+++ Source passage +++

The next step is to work with the agent main class. This proved to be a very tricky part because of the complexity inherit with java containers, specifically the number of classloaders. I developed code specific to Jetty's container which will probably not work with tomcat. Though the ideas should be the same:
public static void agentmain(String agentArgs, Instrumentation inst) {
// Execute the class that was passed in
try {
// Split the arguments - should be a classpath and a class
String[] args = agentArgs.split(",");
if (args.length != 2) {
throw new IllegalArgumentException(
"Not enought arguments passed");
}
// Begin the jetty specific stuff, we are trying to get the
// classloader from the Alfresco web app
Server s = Main.server;
WebAppDeployer wap = s.getBeans(WebAppDeployer.class).get(0);
HandlerCollection h = wap.getContexts();
Handler[] handlers = h.getHandlers();
for (Handler handler : handlers) {
if (handler.toString().contains("alfresco")) {
if (handler instanceof WebAppContext) {
WebAppContext wac = (WebAppContext) handler;
WebAppClassLoader cl = (WebAppClassLoader) wac
.getClassLoader();
// Check and see if this classpath is already added, if
// not then add it
boolean classPathAlreadyExists = false;
for (String entry : System.getProperty(
"java.class.path").split(
System.getProperty("path.separator"))) {
if (entry.equals(args[0])) {
classPathAlreadyExists = true;
break;
}
}if (!classPathAlreadyExists) {
cl.addClassPath(args[0]);
}
// Run the passed in class
final Class runnableClass = wac.getClassLoader()

+++ Information provided +++

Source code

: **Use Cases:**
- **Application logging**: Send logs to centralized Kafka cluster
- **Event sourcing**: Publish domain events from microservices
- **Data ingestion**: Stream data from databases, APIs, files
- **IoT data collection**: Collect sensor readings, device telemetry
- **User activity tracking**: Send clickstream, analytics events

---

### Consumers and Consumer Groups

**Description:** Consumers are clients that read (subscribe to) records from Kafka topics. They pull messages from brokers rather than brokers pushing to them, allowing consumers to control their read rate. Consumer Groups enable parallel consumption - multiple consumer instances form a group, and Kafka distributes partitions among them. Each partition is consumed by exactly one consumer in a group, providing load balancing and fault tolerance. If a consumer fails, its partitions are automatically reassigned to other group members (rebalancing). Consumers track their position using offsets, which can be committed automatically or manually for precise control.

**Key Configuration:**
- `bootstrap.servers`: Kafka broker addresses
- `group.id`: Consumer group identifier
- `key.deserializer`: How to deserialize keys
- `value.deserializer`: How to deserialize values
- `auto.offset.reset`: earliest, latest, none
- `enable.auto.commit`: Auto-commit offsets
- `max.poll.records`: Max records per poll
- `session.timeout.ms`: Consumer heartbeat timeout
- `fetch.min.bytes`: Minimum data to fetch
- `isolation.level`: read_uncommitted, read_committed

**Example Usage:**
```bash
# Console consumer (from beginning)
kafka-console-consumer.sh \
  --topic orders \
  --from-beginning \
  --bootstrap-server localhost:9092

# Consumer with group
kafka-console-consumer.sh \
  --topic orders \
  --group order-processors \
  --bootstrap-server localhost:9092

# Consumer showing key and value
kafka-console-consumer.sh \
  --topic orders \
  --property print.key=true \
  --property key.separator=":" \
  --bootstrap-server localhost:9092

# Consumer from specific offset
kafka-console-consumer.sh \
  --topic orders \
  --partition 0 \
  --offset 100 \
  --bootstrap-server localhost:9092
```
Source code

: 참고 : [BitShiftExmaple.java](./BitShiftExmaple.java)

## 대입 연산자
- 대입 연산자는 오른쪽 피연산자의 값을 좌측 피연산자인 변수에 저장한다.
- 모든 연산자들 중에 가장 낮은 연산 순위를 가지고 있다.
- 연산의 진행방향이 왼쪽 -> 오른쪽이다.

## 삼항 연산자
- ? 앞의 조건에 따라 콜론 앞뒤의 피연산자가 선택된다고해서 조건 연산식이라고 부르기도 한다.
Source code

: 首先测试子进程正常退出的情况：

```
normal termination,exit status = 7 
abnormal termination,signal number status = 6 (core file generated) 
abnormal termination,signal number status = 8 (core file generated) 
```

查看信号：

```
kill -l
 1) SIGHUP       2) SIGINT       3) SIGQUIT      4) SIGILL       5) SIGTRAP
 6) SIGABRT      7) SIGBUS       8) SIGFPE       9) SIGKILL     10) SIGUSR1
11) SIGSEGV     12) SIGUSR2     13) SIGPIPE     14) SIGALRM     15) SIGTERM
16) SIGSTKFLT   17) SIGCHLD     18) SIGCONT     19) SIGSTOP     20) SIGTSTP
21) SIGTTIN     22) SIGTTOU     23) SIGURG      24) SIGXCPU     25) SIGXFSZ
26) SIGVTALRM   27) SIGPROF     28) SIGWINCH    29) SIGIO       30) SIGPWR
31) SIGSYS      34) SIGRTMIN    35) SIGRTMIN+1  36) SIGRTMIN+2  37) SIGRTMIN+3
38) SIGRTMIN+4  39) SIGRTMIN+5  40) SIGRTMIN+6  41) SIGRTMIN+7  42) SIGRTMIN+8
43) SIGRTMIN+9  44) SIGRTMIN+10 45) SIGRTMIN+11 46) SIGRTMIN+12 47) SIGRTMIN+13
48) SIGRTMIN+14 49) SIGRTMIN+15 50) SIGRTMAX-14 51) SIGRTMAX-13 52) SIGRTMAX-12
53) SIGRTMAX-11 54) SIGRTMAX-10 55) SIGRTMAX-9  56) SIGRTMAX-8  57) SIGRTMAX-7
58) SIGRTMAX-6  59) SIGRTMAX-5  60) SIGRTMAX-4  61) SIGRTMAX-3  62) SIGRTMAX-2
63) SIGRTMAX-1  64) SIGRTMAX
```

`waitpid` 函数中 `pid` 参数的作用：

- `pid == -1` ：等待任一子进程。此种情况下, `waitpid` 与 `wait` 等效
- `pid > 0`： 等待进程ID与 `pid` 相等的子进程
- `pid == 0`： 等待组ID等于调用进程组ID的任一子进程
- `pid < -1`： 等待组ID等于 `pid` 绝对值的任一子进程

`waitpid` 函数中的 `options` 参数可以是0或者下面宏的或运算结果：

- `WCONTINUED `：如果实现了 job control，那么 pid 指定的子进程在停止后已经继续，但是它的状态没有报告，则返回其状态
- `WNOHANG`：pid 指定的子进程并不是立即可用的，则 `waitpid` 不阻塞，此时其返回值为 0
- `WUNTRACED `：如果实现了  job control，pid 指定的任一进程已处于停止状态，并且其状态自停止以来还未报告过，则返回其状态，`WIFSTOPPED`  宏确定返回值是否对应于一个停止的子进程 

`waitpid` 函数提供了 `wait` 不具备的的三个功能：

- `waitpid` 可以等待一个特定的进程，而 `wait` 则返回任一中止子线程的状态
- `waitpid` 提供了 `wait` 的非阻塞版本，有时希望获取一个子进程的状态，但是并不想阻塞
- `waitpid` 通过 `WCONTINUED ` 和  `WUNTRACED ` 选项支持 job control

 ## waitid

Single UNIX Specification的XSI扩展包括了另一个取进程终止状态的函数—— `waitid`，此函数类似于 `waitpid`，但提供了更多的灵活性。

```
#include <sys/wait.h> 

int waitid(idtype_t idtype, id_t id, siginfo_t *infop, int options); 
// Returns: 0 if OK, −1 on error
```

+++

> _Required work_
A. List every comment written inside the Jetty agent code, joining any comment that runs across two lines into one.
B. In the Jetty agent text, which container does the writer say the code will probably not work with?
C. Pick up the Jetty agent text right after its last line of code and keep it going.

> _Task-by-task answers_
A.
- Execute the class that was passed in
- Split the arguments - should be a classpath and a class
- Begin the jetty specific stuff, we are trying to get the classloader from the Alfresco web app
- Check and see if this classpath is already added, if not then add it
- Run the passed in class

B. Tomcat.

C.
.loadClass(args[1]);
final Thread thread = new Thread(
(Runnable) runnableClass.newInstance());
thread.setContextClassLoader(cl);
thread.start();
}
}
}
} catch (Exception e) {
e.printStackTrace();
}
This may seem like beating around the bush a little, my goal was for all the agent/attaching code to be abstracted so that all users have to do is create their own runnable class that knows nothing about how to get into the VM. This is demonstrated in the simplicity of my runnable class:
public class MyRunnable implements Runnable {
public void run() {
try {
ApplicationContext ac = AlfUtil.applicationContext;
System.out.println(ac.toString());
} catch (Exception e) {
e.printStackTrace();
}
}
}
There isn't much more to show. I haven't had time to expand this to anything more than a proof of concept, but even at this stage it's pretty compelling.
The output of this code is directed to the stdout of the container e.g. catalina.out or alfresco.log.